STUDY TEXT:
- - - -
Attention-grabbing and sensationalist media capitalism has ensured that many people fear artificial intelligence (AI). For that, a monster called Frankenstein is often called upon.
Yet, Frankenstein is not only the world’s most favorite monster, it is also a metaphor for a monster that was born pure and then was exposed to torments. Eventually, the monster became murderous and vengeful.
Most recently, people have imagined that this might be the course that will come to us via artificial intelligence (AI). Worse, bigcloud.global even argues that there is an indisputable link between Victor Frankenstein’s creation and Artificial Intelligence. The end is nigh – Duck & Cover!
Yet, despite such – often media-driven – nightmarish showboating of AI, the seventy-year long history of AI, so far, is actually somewhat more of a story of failed ideas.
For example, by mid-2023, AI is looking forward to build AI-driven robots that will have the full range of intelligent action capabilities that human beings have already. To build AI that is self-aware, conscious, and autonomous in the same way that people like you and I still remains a distant dream.
As of today – and despite fancy videos and millions of R&D dollars spent – not even Amazon has AI-driven robots to fully automate their warehouses. By 2022, Amazon still employed 1.6 million people – most of them in its global warehouse gulag slogging away under slave-like conditions.
Still at Amazon, there still is no robot in sight that picks up items to be placed on a trolley. Simultaneously, car-maker Tesla has made not much progress with creating a fully automated car factory either. It employs 130,000 workers – many of them make cars.
All in all, much of what is broadcasted by the sensationalist press about AI is often ill-informed, to say it mildly, and in other cases, simply irrelevant. All too often, media hype is replacing what AI, machine learning, algorithms, and robots can actually do.
The hard reality for AI – and this is for the foreseeable future – looks actually very different from the grandiose dreams of some AI commentators and what the press likes to pretend. In fact, almost all of AI consists of simple algorithms furnished with the ability to examine huge amounts of data while producing a most likely statistical prediction based on Bayesian equations.
Over the last sixty to seventy years of AI development – from Turing’s computational device (1936) and Konrad Zuse’s first programmable computer Z3 of 1941 to today – gigantic amounts of effort as well as state- and corporate research fundings have flowed into AI.
However, your private home robot butler isn’t coming any time soon to make your bed and serve breakfast. Similarly, the all too often predicted killer robot remains absent as well. This is – most likely – forever. Robots simply lack the very human-like intention to conquer and to dominate.
From Zuse’s Z3-Nazi-computer to today, virtually all a robot and a computer can do is to follow a list of instructions – algorithms. And it basically works in the following way:
- add X1 to X2: if the result is bigger than X3, then do X4;
- otherwise, do X5 and repeatedly do X6 until X7.
- - - -
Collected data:
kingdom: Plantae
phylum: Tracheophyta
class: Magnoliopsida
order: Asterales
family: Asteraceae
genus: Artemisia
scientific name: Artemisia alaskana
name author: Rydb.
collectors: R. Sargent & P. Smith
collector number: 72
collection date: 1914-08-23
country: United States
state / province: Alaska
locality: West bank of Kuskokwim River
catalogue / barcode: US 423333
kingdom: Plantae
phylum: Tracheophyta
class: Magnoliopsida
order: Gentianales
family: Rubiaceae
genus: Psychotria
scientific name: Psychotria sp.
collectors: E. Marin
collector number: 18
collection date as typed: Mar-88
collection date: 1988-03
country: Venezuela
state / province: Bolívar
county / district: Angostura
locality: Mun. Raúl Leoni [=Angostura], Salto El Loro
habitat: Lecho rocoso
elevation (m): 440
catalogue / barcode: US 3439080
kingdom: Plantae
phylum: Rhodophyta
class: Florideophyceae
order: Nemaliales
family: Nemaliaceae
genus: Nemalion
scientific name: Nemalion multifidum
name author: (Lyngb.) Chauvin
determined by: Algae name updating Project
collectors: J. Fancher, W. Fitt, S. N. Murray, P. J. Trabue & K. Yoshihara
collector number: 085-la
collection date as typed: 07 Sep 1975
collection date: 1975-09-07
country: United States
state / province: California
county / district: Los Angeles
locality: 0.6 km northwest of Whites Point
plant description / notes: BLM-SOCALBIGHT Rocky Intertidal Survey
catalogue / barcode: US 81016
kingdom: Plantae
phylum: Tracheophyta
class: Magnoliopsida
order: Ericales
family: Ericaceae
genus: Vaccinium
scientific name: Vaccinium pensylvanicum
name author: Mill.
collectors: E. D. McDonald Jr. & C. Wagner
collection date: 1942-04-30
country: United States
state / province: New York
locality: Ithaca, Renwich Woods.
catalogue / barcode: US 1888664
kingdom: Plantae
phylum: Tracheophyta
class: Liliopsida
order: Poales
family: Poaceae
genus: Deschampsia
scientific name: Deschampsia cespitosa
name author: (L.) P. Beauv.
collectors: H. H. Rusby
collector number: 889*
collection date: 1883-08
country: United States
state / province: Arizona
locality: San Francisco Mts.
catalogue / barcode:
- - - -
REQUIRED ACTION A: According to the article on AI, how many people did Amazon employ by 2022?
REQUIRED ACTION B: Write out the article on AI between "Yet, despite such" and "a distant dream.", inclusive.
The records bear no relation to the article on AI.

EXERCISE ANSWER A: 1.6 million people.

EXERCISE ANSWER B:
Yet, despite such – often media-driven – nightmarish showboating of AI, the seventy-year long history of AI, so far, is actually somewhat more of a story of failed ideas.
For example, by mid-2023, AI is looking forward to build AI-driven robots that will have the full range of intelligent action capabilities that human beings have already. To build AI that is self-aware, conscious, and autonomous in the same way that people like you and I still remains a distant dream.